Es común que digamos que la vida es el mayor regalo que recibimos. Las religiones le darán un sentido sobrenatural, afirmando que tenemos un origen divino o algo por el estilo. Para la biología, en tanto, sobre todo después de la publicación en 1859 de “El origen de las especies” del naturalista inglés Charles Darwin, la vida es fruto del más puro azar. Fue Darwin quien introdujo en el pensamiento occidental la idea que descendemos de un ancestral común, y que evolucionamos por medio de la selección natural. Pero esto poco importa para nuestra reflexión.
Lo que importa realmente es que vivimos. Y vivir es bueno. Sentir el aliento suave de la brisa matinal en nuestro rostro, contemplar, aunque sea a ojo desnudo, la inmensidad del espacio sideral: planetas, estrellas, asteroides. Cómo es maravillosa la vida, aunque sea, como diría João Cabral, una vida Severina. Ver y sentir el espectáculo de la vida en nuestro día a día es lo que urge. Prestar atención a las cosas mínimas: la cotidianidad, a lo sin valor, en fin.
Regalo o fruto del azar, lo que hay de concreto es el hecho que existimos. Descartes llegó a esa conclusión a partir de su “Dubito, ergo cogito, ergo sum.” En otras palabras, lo que él quiso decir es que puedo dudar de todo, menos del hecho de dudar y, si para ejercer el ejercicio de la duda necesito existir, la conclusión es simple: yo dudo, luego pienso, luego existo. Así, la duda es, por sí sola, el combustible de toda la ciencia y de todo el conocimiento. Donde también se puede concluir que la experiencia empírica poco ayuda para comprobar nuestra existencia.
Hubo un tiempo en que la idea de la muerte me aterrorizaba. Recuerdo, aún niño, de un compañero de escuela que murió víctima de meningitis. La imagen aún está viva en mi memoria, aunque hayan pasado cerca de cuarenta años: el cajoncito azul, el rostro pálido, las manos sobre el vientre, las uñas púrpuras. De noche, en mi hamaca, miraba mis uñas a cada minuto, de tan aterrorizado que estaba con la posibilidad de la muerte. De mi muerte. Un extraño pavor de retornar a la Nada que fui durante billones y billones de años luz.
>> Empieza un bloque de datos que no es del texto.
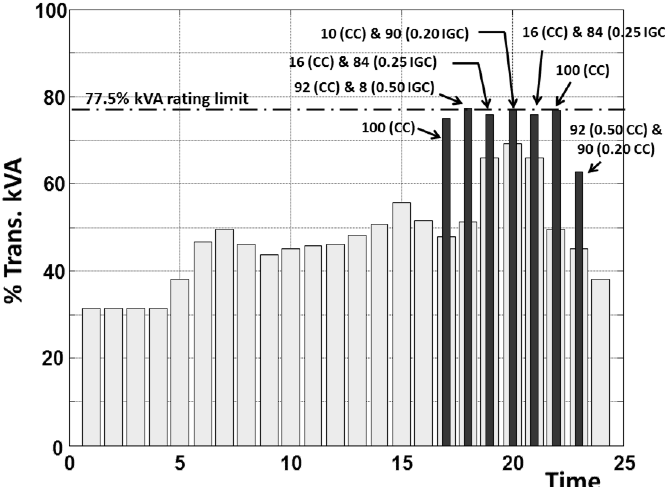
Figure 5. Distribution transformer load profile with 100% penetration of PEVs under smart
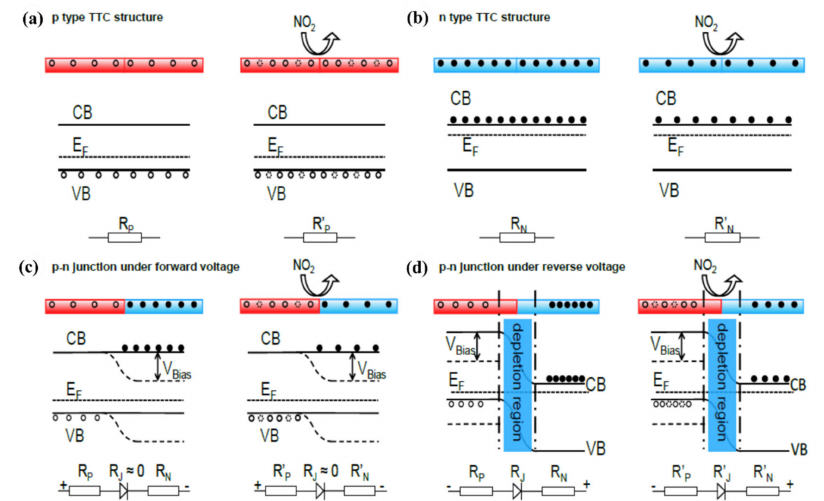
Figure 16. Schematics and energy band diagrams of different contact structures before and after being exposedtoNO 2 for( a )p-typeSiNWscontactstructure,( b )n-typeSiNWscontactstructure,p-nhomojunction under forward voltage ( c ) and reverse voltage ( d ). Reproduced from [137], with permission from RSC Pub, 2020. ( • , electron; , (cid:35)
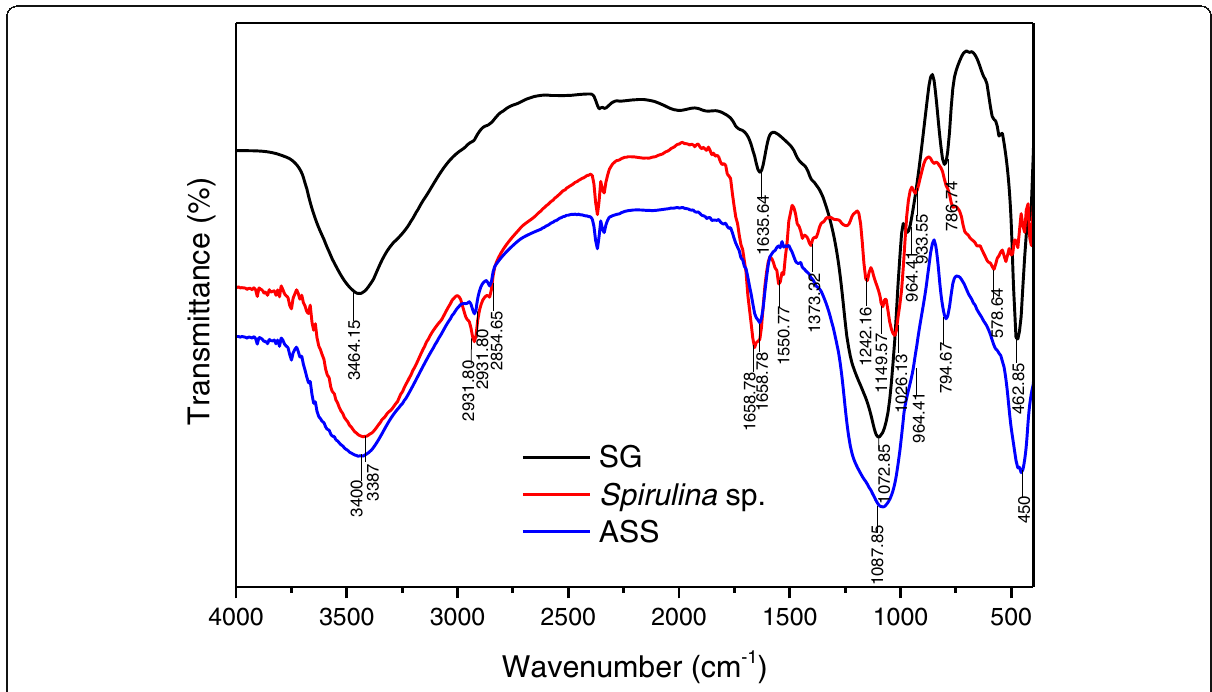
Fig. 1 FTIR spectra of SG, Spirulina sp. algae biomass and ASS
Más tarde, ya fraile dominicano, entablé una amistad con la muerte. Acompañé, junto a otros hermanos de la cofradía, los momentos finales de dos hombres santos: fray Marcolino y fray Gil Gomes. Cierro los ojos y escucho nítidamente el canto gregoriano en latín: “Salve Regina/ Mater misericordiae,/ Vita dulcedo et spes nostra/ Salve.” Sí, en los dominicanos se canta en cuanto se muere. Y se canta alegremente.
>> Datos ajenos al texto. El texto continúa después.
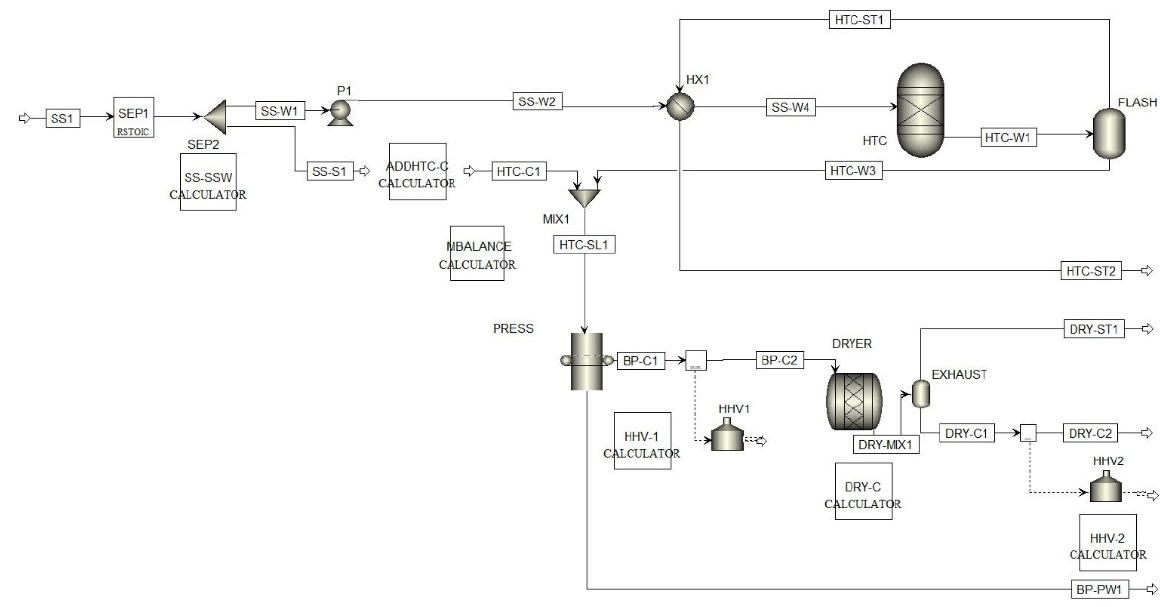
Figure A1. Aspen Plus flowsheet of heat integrated HTC and subsequent drying including the used calculator blocks to manipulate unit operations. Table A2. Ultimate and proximate analysis of the NC input stream SS 1 in %. Table A2. Pseudo-reactions in RSTOIC unit operations for NC component handling regarding sep- aration ( SEP 1) and drying ( DRYER ).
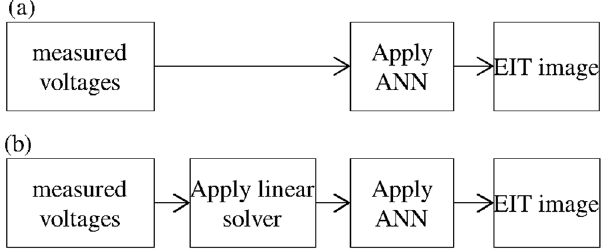
Figure 1. EIT Comparison between ( a ) existing reconstruction methods using an ANN and ( b ) the proposed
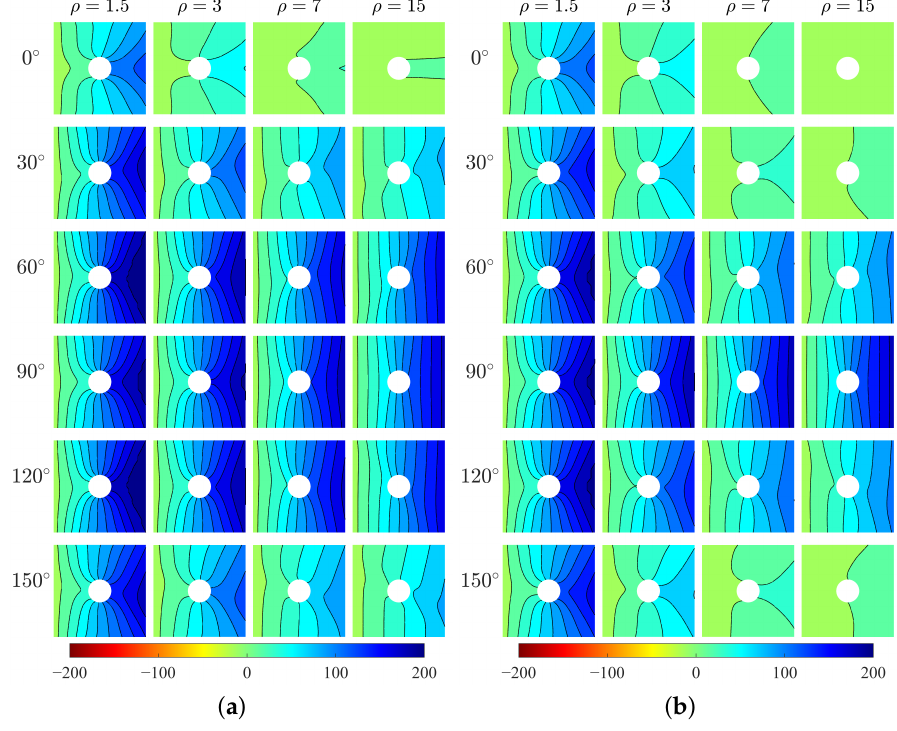
Figure 3. Horizontal displacement u 1 , mm, ( a ) Cosserat, ( b )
Paré de temer a la muerte desde esa época. Solo quien pasó por una experiencia de Muerte será capaz de comprender lo que San Juan de la Cruz dijo en su poema “Coplas del alma que pena por ver a Dios”. Helo aquí: “Vivo sin vivir en mí/ y de tal manera espero/ que muero porque no muero.” Y más: “Esta vida que yo vivo/ es privación de vivir/ y assí es continuo morir/ hasta que viva contigo./ Oye mi Dios lo que digo/que esta vida no la quiero/ que muero porque no muero.”
Todos se ríen cuando digo que no quiero vida larga durante este corto tránsito por el planeta Tierra. Quiero solo vida vivida. Sentida. Degustada. Y no importa por cuánto tiempo. Nada de quedarse como semilla, amargando la soledad de mi vejez, teniendo como principal actividad la participación en velorios para llorar la muerte de amigos que se van.
A veces extraño el tiempo en que no existía. De hecho, si vamos a contar nuestro tiempo de no-existencia, llegaremos a la conclusión que él es bastante mayor que nuestro paso por la vida terrenal. Él es la suma de todo lo que existió antes – lo infinitamente inimaginable – y lo que vendrá después de nuestra muerte biológica, creamos o no en la resurrección. De manera que no hay nada que temer, ni mucho menos algo de qué preocuparse. O iremos a disfrutar de las maravillas del Reino de Dios, como pregonan muchas religiones, o para aquellos que creen en la reencarnación, cerraremos un tiempo para balance para después volver más experimentados, o si es que no tenemos alma, como creen los ateos confesos, simplemente iremos a cumplir el destino que Dios en el libro del Génesis endosó a nuestro ancestral Adán: “¡Tú eres polvo, y al polvo volverás”!